Last week Spotify announced the introduction of a new service (initially in the US) which will allow artists and labels to influence the algorithm that identifies which songs are played when users engage the DSP’s auto-play or personalised radio function. But this comes at a controversial cost. There is no upfront payment for this service but a lower recording royalty rate will then be paid on any subsequent streams that the algorithm generates, this controversy is an interesting debate in itself. Controversies aside, Spotify’s new service poses an interesting development for the music market, allowing artists and labels to influence the algorithm could potentially be a positive digital innovation.





Marketing Content


Creating a plethora of visual marketing content is now a key part of any marketing campaign. We are not looking at a single photo, piece of artwork or video for each release, there is now a demand for a profusion of content and labels are invested heavily in this with content teams solely designating to content creation. But it is not just about creating content from the label to light up digital platforms. Finding ways to encourage people on social networks to use the music in their individual videos is integral to initiate a viral response. How labels and digital strategy companies channel towards this marketing procedure is a very interesting trend, to what extent can these be achieved organically? Marketing no longer revolves solely around content creation but is extending to content seeding to encourage external individuals to create content using and building on an artist's music and the story around it.



5. The COVID shutdown and increased direct-to-fan opportunities


The influence on the direct-to-fan relationship is the greatest impact of COVID on the music industry that often is not talked about as often as streaming and user-generated content etc. Traditionally, artists relied on business partners and infrastructure to get their songs heard by the fanbase. Two levels of infrastructure were required, labels and promoters didn’t have direct relationships with the fanbase, they relied on media, retail and ticket agents. Whereas in the digital age we have social media, user-generated content platforms, the artist website, email list and other digital channels that allow the artist to have a significantly direct and personal relationship with the core fanbase.

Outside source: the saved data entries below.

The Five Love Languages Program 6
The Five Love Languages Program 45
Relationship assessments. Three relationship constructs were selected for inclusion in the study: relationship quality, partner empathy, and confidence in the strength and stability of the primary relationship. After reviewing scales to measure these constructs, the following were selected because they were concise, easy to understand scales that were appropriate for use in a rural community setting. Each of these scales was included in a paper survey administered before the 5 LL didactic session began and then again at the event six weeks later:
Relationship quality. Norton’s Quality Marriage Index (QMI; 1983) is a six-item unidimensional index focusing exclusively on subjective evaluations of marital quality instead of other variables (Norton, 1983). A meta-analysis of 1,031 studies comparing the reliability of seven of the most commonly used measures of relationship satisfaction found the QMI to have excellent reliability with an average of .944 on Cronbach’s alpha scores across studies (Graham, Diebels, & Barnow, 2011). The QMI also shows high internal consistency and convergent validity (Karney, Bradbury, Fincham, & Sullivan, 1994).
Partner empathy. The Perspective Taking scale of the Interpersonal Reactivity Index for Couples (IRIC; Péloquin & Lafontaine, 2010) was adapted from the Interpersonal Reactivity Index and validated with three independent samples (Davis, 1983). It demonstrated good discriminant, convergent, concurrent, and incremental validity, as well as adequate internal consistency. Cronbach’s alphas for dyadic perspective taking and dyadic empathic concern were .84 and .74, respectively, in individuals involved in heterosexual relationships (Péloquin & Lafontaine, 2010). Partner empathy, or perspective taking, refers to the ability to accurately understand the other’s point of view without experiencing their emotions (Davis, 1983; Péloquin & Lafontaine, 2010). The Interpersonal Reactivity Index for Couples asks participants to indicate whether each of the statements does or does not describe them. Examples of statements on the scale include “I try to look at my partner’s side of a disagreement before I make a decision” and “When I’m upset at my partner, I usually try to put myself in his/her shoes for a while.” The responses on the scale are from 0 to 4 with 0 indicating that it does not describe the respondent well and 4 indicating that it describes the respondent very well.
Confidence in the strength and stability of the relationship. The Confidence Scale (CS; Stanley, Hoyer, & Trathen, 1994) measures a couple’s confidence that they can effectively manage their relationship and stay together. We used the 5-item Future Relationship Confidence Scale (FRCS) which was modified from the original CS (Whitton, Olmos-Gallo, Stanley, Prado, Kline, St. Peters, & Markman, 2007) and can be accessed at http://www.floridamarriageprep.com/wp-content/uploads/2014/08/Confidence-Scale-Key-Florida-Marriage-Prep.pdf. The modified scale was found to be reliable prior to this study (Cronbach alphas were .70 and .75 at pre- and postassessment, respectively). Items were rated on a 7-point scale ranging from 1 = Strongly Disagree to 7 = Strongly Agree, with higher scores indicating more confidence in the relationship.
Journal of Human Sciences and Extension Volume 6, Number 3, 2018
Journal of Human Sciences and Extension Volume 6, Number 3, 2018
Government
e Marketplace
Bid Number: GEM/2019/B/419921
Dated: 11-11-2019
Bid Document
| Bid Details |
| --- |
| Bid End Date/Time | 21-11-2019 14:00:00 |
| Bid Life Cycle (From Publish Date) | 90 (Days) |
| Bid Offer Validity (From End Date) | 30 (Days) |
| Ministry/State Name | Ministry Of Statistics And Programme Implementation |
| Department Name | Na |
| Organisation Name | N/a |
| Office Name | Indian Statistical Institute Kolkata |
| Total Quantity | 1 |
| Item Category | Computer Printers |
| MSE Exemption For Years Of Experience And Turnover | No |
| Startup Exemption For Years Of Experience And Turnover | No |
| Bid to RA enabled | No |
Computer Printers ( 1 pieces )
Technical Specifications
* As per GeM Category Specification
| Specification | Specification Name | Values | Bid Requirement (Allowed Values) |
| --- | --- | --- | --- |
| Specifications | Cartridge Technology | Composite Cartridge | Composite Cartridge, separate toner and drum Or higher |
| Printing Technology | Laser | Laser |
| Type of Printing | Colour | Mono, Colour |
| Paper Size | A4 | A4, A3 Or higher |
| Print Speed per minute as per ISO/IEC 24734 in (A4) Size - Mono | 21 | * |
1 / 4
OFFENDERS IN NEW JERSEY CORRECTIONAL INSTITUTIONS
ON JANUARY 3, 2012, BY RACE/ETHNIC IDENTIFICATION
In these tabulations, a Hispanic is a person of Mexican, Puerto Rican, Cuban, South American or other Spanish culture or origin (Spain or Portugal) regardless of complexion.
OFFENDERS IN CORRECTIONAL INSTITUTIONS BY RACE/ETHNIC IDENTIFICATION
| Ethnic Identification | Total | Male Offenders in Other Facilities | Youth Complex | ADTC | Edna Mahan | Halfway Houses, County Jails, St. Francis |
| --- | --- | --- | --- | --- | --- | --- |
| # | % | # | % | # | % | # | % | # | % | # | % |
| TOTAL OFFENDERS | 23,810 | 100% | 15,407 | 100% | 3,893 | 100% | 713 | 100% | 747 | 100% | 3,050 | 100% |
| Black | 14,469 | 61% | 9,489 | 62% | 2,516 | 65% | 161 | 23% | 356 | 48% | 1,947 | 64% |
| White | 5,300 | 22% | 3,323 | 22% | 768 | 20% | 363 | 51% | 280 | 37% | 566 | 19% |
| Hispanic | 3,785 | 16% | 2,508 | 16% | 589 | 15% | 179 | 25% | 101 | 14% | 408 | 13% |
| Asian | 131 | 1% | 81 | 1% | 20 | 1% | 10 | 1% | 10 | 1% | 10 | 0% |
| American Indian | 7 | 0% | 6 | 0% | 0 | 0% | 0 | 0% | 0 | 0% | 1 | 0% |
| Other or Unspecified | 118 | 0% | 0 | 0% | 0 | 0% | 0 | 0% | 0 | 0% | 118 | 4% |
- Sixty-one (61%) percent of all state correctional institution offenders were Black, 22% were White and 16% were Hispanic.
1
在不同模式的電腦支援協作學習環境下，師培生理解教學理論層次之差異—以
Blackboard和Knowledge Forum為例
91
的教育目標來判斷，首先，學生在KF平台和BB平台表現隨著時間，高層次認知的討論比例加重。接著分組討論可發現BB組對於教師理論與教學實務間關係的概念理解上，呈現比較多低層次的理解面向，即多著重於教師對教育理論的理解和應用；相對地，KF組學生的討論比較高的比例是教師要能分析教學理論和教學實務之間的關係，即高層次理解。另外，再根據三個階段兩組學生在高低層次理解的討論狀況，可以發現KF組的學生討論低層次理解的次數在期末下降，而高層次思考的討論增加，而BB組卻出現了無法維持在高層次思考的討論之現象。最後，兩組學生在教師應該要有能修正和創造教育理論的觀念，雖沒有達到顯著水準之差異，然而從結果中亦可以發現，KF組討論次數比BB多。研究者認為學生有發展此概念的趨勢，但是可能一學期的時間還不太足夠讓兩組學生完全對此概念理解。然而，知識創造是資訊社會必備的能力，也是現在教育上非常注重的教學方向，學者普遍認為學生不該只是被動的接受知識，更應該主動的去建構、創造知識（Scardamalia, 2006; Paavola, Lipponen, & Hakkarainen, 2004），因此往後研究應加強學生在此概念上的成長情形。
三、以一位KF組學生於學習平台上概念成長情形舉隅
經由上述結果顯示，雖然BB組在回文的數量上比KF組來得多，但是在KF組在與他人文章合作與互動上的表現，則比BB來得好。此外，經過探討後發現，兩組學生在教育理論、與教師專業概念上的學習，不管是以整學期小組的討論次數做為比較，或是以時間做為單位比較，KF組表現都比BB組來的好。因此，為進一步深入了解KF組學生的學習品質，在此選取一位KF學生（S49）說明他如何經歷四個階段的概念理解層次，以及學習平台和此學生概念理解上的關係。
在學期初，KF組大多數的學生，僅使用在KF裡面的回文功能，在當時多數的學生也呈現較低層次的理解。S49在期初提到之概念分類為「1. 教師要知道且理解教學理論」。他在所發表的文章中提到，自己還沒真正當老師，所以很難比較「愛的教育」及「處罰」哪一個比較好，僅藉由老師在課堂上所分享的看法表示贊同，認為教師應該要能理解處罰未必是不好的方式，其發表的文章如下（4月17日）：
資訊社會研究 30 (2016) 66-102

The Direct-to-Fan Opportunities


The opportunities from these channels have existed for quite some time now. Certain artists have capitalized on this, having built solid businesses within their wider artist business but the industry at large has yet to take advantage of this opportunity. The COVID shutdown has resulted in many artists engaging with direct-to-fan space in interesting ways, partly out of necessity but also due to increased demand amongst the core fanbase for this type of activity. This is yet another evolution of the industry that will likely outlive the pandemic - the direct-to-fan will continue to grow over the next year and strategy will evolve to be more in tune with the fan relationship to promote the artist and their story.



The Direct-to-Fan Challenges


While the D2F opportunities are increasing, trends in the digital market are arguably making it more difficult to connect to fans. Streaming services’ algorithms and video sharing gimmicks tend to skew towards and benefit single tracks rather than the artist who made that track. There are also logistical challenges, for example, in terms of this D2F activity how do we monetise this and develop the artist story through the fanbase? Which business partners get involved and take the lead?


Having said this, there is monumental opportunity here and we will start to see more artists, often post-partnership with management, possibly supported by a label, looking for ways to build on these emerging D2F opportunities. This is an area where the music industry could learn from newer content businesses, from the YouTube creators, the podcasters and online gamers who have proactively focused on the direct-to-fan relationship from the very start.